Classification of Malaria-Infected Cells Using Convolutional Neural Networks: An Image-Based Microscopic Approach to Aid Diagnosis

Abstract

This study investigates the use of convolutional neural networks to automatically detect malaria-infected cells in blood smear images, offering an alternative to manual diagnosis, which depends on specialized professionals and adequate infrastructure. Manual diagnosis is time-consuming and prone to human errors, especially in malaria-endemic regions with limited resources.
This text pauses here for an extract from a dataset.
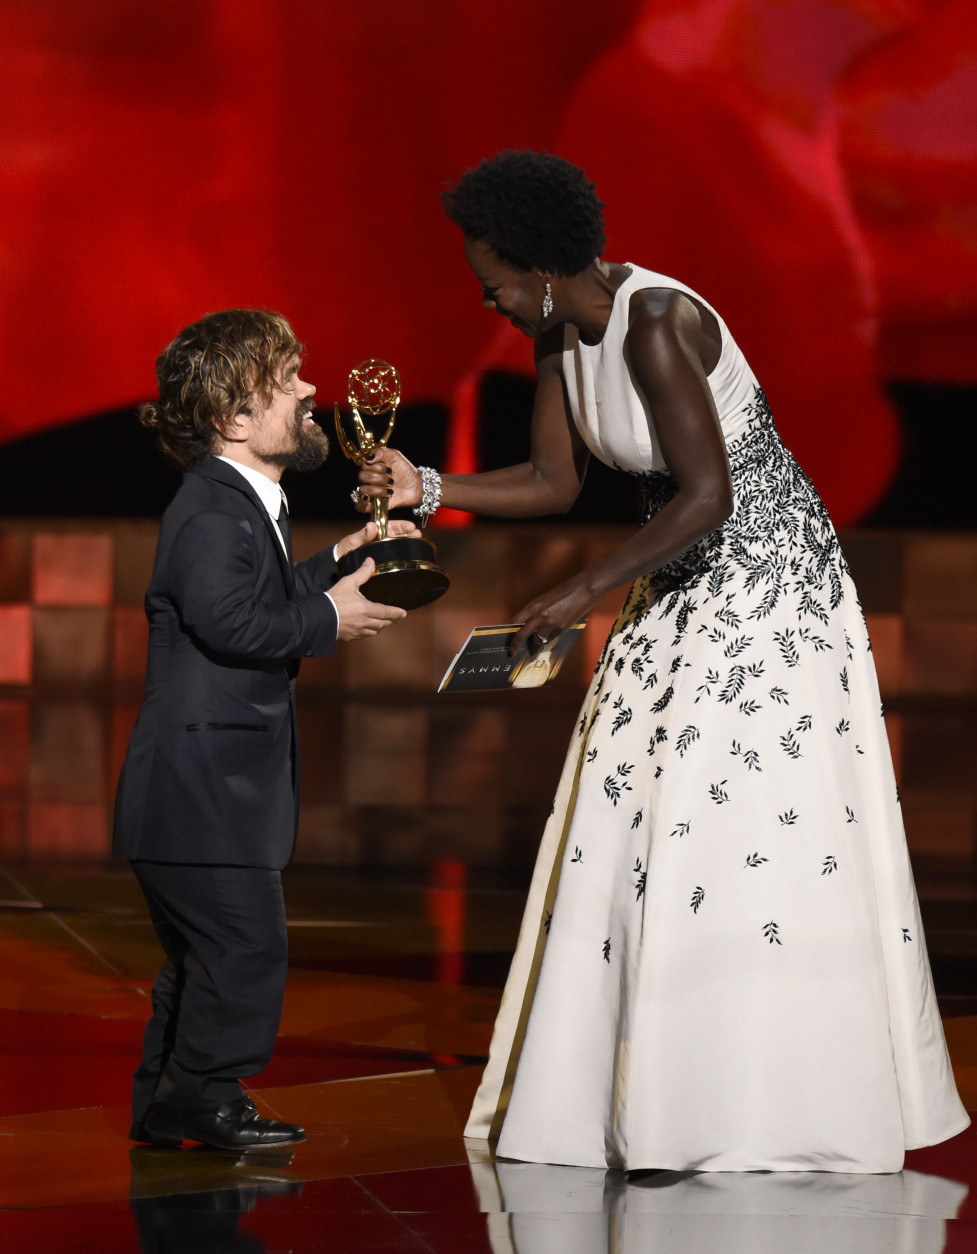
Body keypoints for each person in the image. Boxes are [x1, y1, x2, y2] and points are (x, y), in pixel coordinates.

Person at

Automated approaches based on convolutional neural networks provide a promising solution to optimize the diagnostic process and improve access to rapid treatment in remote areas. The research evaluates the performance of different convolutional neural network architectures for malaria diagnosis, following the Cross Industry Standard Process for Data Mining methodology to structure preprocessing, modeling, and model evaluation. Preprocessing involved normalization and data augmentation techniques to enhance sample quality and diversity. Two architectures were compared: a customized convolutional neural network designed to balance computational efficiency and accuracy, and an adapted VGG16, recognized for its advanced image feature extraction capabilities. Both models were trained and evaluated using a robust dataset of blood cell images. The customized network achieved 95.6% accuracy, outperforming similar models in the literature and demonstrating its practicality for low-resource settings. It also exhibited high precision, recall, and F1-score, ensuring reliable and balanced classification of infected and healthy cells. This approach reduces reliance on specialists and advanced equipment, making malaria diagnosis more accessible and efficient. The findings position the customized convolutional neural network as a viable solution for automated malaria diagnosis, combining simplicity with high performance and offering significant potential for improving healthcare in endemic regions.